O episódio, no entanto, também se tornou combustível para a polarização política: de um lado, opositores do governo Lula responsabilizam a política externa da atual gestão pelo aumento das tarifas. Do outro, aliados do presidente apontam motivações políticas por trás da medida e pedem firmeza diplomática.
⚙️ Exportações de SC na mira: WEG, Tupy e setor madeireiro são os mais afetados
Santa Catarina é um dos estados mais atingidos com a taxação. Empresas como a WEG, que exporta 9% de sua produção para os EUA, e a Tupy, com 14%, têm participação significativa no mercado norte-americano. O setor de madeira, motores elétricos e metal-mecânico também estão entre os mais prejudicados, segundo analistas.
“O impacto pode ser brutal, mas ainda há espaço para negociação”, avalia o secretário estadual de Indústria e Comércio, Silvio Dreveck.
🗣️ O que disseram os senadores catarinenses
Jorge Seif (PL):
Criticou duramente o governo Lula, chamando a diplomacia atual de “desastrosa”. Para ele, a taxação é fruto da “lacração, ideologia e abraços em ditadores”.
Esperidião Amin (PP):
Anunciou que pretende promover uma audiência pública no Senado com representantes do governo federal para buscar diálogo e tentar reverter a medida.
🧨 Deputados federais acirram o embate
Carol De Toni (PL):
Chamou a resposta do governo brasileiro de “vergonhosa” e acusou Lula de causar uma crise diplomática por “ódio doentio à direita”.
Daniel Freitas (PL):
Afirmou que a medida é reflexo das ações do Judiciário e da política externa do PT, dizendo que “quem paga a conta é o povo”.
Ana Paula Lima (PT):
Saiu em defesa do governo, destacando que o Brasil “vai enfrentar de pé” a ofensiva de Trump com “soberania e diálogo”.
Pedro Uczai (PT):
Apontou a taxação como manobra política de Trump para tentar interferir no Brasil e salvar Bolsonaro da Justiça.
Gilson Marques (Novo):
Pediu que Santa Catarina seja excluída das tarifas, e afirmou que “essa conta é do Lula”, já que o estado rejeita o PT.

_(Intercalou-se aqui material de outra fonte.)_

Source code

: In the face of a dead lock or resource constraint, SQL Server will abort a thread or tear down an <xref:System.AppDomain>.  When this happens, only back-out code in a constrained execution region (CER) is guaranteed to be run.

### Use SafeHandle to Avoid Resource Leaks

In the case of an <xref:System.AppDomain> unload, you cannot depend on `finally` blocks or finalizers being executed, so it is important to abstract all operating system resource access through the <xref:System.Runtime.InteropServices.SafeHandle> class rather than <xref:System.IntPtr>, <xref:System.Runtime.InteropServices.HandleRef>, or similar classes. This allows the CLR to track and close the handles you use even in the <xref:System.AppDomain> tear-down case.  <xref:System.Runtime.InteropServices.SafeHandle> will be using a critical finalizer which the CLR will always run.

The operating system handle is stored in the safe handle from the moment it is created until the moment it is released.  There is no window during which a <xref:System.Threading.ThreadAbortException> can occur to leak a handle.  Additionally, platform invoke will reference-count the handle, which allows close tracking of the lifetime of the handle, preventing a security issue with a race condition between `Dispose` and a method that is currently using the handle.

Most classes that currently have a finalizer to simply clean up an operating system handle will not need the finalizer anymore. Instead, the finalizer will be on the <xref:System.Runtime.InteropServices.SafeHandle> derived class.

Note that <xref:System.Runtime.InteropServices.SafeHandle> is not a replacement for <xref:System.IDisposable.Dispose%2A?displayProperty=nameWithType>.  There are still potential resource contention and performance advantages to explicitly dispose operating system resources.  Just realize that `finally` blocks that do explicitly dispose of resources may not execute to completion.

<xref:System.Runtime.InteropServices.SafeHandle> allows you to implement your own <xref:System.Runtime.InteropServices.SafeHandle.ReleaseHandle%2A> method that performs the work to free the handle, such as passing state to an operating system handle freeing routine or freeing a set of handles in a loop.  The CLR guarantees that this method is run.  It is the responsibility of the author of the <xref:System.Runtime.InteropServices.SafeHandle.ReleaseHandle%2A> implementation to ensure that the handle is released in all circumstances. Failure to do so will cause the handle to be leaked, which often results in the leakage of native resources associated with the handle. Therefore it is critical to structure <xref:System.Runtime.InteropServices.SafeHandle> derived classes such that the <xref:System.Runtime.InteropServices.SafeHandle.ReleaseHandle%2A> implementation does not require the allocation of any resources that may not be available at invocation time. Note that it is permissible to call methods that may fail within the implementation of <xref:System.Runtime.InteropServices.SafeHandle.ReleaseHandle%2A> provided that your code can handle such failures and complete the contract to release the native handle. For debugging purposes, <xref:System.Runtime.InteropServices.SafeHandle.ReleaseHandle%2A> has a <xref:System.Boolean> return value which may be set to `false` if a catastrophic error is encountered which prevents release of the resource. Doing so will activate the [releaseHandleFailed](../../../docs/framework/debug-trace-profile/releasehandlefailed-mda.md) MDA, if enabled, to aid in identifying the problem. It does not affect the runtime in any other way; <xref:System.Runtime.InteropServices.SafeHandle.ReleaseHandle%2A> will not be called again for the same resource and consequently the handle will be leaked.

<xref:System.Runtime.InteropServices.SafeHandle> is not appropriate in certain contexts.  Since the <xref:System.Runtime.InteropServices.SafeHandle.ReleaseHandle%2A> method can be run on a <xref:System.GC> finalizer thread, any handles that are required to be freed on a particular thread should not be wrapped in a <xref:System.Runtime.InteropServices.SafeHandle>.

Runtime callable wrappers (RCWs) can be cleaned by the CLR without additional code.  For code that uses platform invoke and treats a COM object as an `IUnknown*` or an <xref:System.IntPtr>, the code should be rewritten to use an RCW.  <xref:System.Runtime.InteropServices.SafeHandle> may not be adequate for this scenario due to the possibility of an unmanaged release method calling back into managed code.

Ricardo Guidi (PL), Daniela Reinehr (PL), Zé Trovão (PL) e Fábio Schiochet (União Brasil) também responsabilizaram Lula, criticando o que chamam de “prioridade à ideologia em detrimento da economia”.

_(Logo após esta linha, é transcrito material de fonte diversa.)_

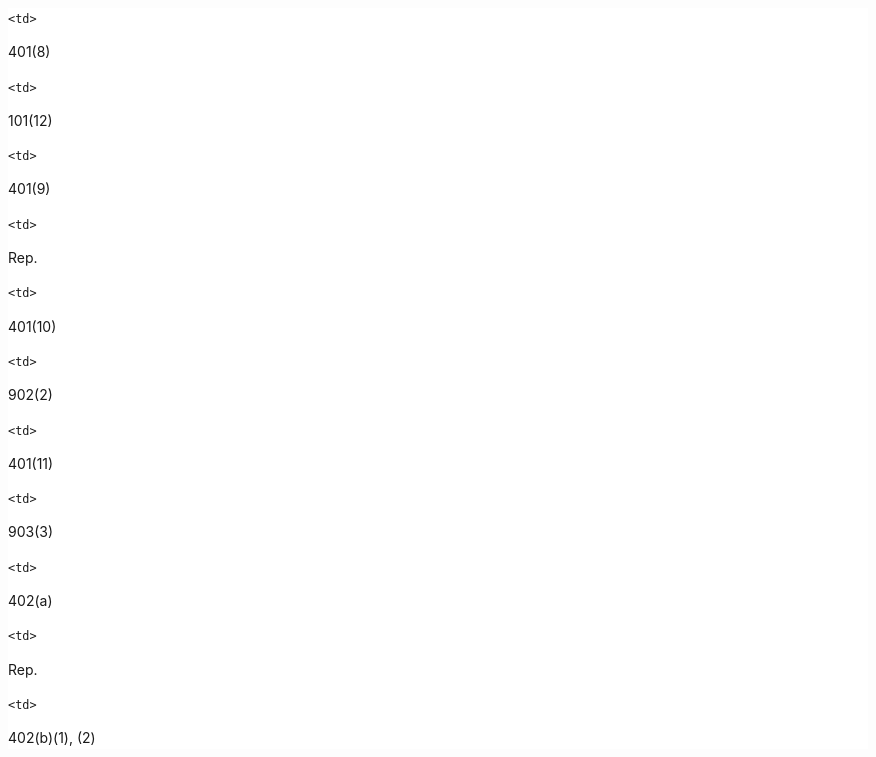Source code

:   <tr>

    <td> 

401(8)  </td>

    <td> 

101(12)  </td>

  </tr>

  <tr>

    <td> 

401(9)  </td>

    <td> 

Rep.  </td>

  </tr>

  <tr>

    <td> 

401(10)  </td>

    <td> 

902(2)  </td>

  </tr>

  <tr>

    <td> 

401(11)  </td>

    <td> 

903(3)  </td>

  </tr>

  <tr>

    <td> 

402(a)  </td>

    <td> 

Rep.  </td>

  </tr>

  <tr>

    <td> 

402(b)(1), (2)  </td>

💼 Visões técnicas apontam riscos reais e possível recuo
O especialista em comércio internacional Henry Quaresma avalia que a decisão tem fundo econômico: “É uma forma de pressionar os países dos BRICS e defender o dólar como moeda dominante.” Para ele, há chances de acordo até 1º de agosto.
Dreveck, por sua vez, espera que o impacto seja suavizado com negociação: “Santa Catarina é um estado exportador. Não podemos aceitar que pague o preço de um jogo político.”
🤐 Silêncio de outros parlamentares chama atenção
Deputados como Geovania de Sá (PSDB), Ismael dos Santos (PSD), Coronel Armando (PL), Vampiro (MDB), Cobalchini (MDB) e a senadora Ivete Appel (MDB) não se manifestaram publicamente até o momento.
📌 Resumo: quem culpa quem?
| Lado Político | Culpa de quem? | Propostas |
| Oposição (PL, União, Novo) | Lula e diplomacia atual | Mudança na política externa |
| Situação (PT) | Trump e motivação política | Diálogo com soberania |
| Técnicos/Secretaria | Impacto real e possibilidade de negociação até agosto | Ações diplomáticas urgentes |
🌎 E agora?
A expectativa é de intensa movimentação diplomática nos próximos dias, com possibilidade de negociação antes que as tarifas entrem em vigor. Enquanto isso, a pressão sobre o governo federal e os impactos sobre as empresas catarinenses aumentam.